ICA Classics propose au public, quelques-unes des meilleures soirées historiques du Covent Garden dont est issu cet ultime témoignage de Maria Callas en Violetta. Ce précieux document est connu car il a déjà été publié à maintes reprises par des labels plus ou moins éphémères et confidentiels. Le principal attrait mais non des moindres, est un travail de mise en valeur sonore assez conséquent, rendant à cette soirée une place importante dans le legs de la Divina (désormais, on pourra le préférer à la captation « semi-officielle » de Lisbonne).
1958, une année charnière, après une décennie superlative, mythique et immolatrice. Année s’ouvrant sur le scandale de la Norma romaine et qui se clôturera, dans la grande tradition parisienne, avec des débuts trop tardifs en concert à Garnier. 1958 dont les principaux faits d’armes seront la reprise d’Anna Bolena et la prise de rôle d’Imogene d’Il Pirata, toutes deux à la Scala de Milan. On connait les sillons profonds que ces deux partitions phares traceront sur trois décennies, pour toute une kyrielle de cantatrices aux natures diverses mais ô combien enthousiasmantes. Cette année aussi voit les derniers rendez-vous avec Violetta, un des nombreux rôles marqués du sceau callassien : la fragile Traviata de Lisbonne, avec un jeune premier appelé à un avenir exemplaire, Alfredo Kraus. EMI finira par immortaliser une bande aléatoire afin de combler une des nombreuses inepties d’un catalogue contestable. Deux Violetta pour le Civic Opera de Dallas et entre les deux, cette série de Londres. Alors que sa production sonore est de plus en plus irrégulière depuis quelques mois, Maria Callas arrive affaiblie et malade à ces représentations qu’elle n’annulera pas, à grand renfort de piqûres entre chaque acte. A l’origine présentée comme une bande radio (politiquement plus correct), la soirée qui nous occupe est en fait, un pirate réalisé dans des conditions techniques assez exceptionnelles, si l’on considère les moyens d’enregistrement de l’époque.

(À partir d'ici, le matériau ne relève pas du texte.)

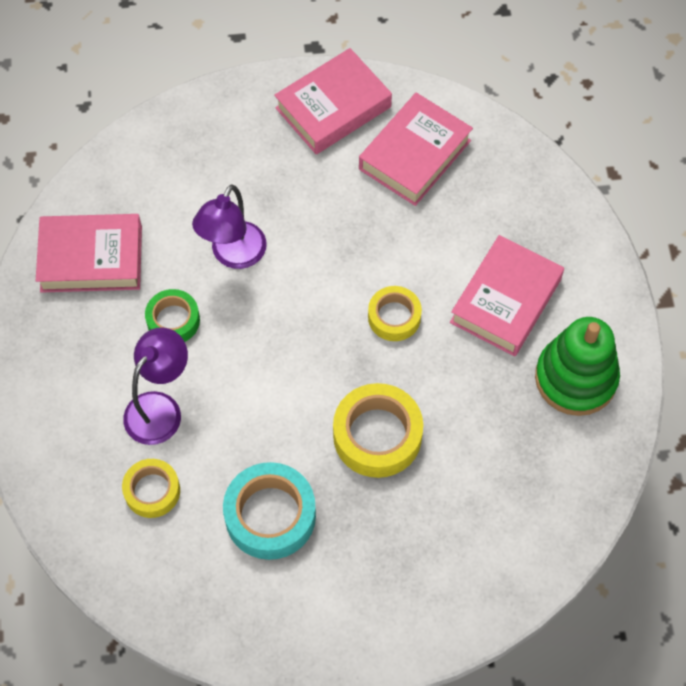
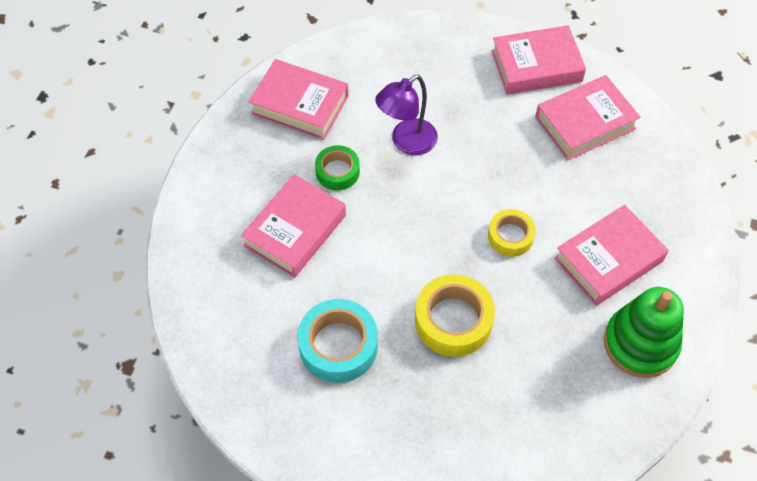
camera: 25 degrees right, 5 degrees down
yellow tape [122,459,180,518] -> none
purple lamp [123,327,188,445] -> pink book [241,174,346,278]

Lors de cette soirée d’ouverture, on comprend dès les premières mesures du prélude (en duo avec Maria terminant de chauffer sa voix dans sa loge !) les limites de l’orchestre, fonctionnel et solide, auquel s’adjoindront des chœurs aux accents quelque peu routiniers. Nicola Rescigno s’en accommode bien et à l’écoute de cette baguette virile, rythmée certes mais ne s’embarrassant pas de détails, on se demande plus d’une fois comment le chef a pu trouver grâce aux yeux ou plutôt aux oreilles de Callas. Cesare Valletti (Alfredo) était déjà son partenaire à Mexico en 1951. S’il ne s’embarrasse pas de sa cabalette, le ténor est capable d’un certain lyrisme, d’une humanité touchante tout en évitant les effets véristes de collègues mieux dotés par la nature. Valletti comme beaucoup de ses contemporains, souffre surtout de la révolution dans la conception de l’art lyrique portée par Callas, et cela dépasse un art vocal et scénique. Le Germont père de Mario Zanassi est une bonne surprise. Voix jeune mais crédible, saine, bien conduite, l’équilibre de l’acte II lui doit beaucoup.
Demeure Maria Callas dans ce rôle dont elle a extrait tous les sucs vocaux et psychologiques. Vocalement, la soprano n’est comparable qu’à sa production. Celle des années 51-53, des flamboyances à jamais hors de portée, celle des années 55-56, de l’équilibre entre chant, style et drame (dans cet ordre uniquement car nous parlons opéra et pas théâtre) enfin, celle de cette année 1958 avec une artiste au sommet de son art, cette capacité unique à sculpter le son en plusieurs dimensions avec cet art de coloriste des voyelles et de mise en valeur des accents. On ne peut occulter un soutien irrégulier avec des effets qui deviendront rapidement des défauts (quelques sons de poitrine excessifs, un contre mib désormais inutile et laid). Elle ne fait pourtant aucune concession à la musique. La vocaliste se révèle en bien des points, miraculeuse dans l’expressivité des traits au premier acte. Quant aux deuxième et troisième, ils appartiennent à jamais à l’histoire du chant de ce demi-siècle grâce à cette capacité unique d’émouvoir par la conjugaison d’un art vocal et scénique.
Qu’en est-il de ce double héritage cinquante ans plus tard ? Peu ou rien, devons-nous tristement avouer. Ce n’est certainement pas l’effet de mode mis en lumière à Vienne ou au Met cette saison qui démentira ce douloureux constat.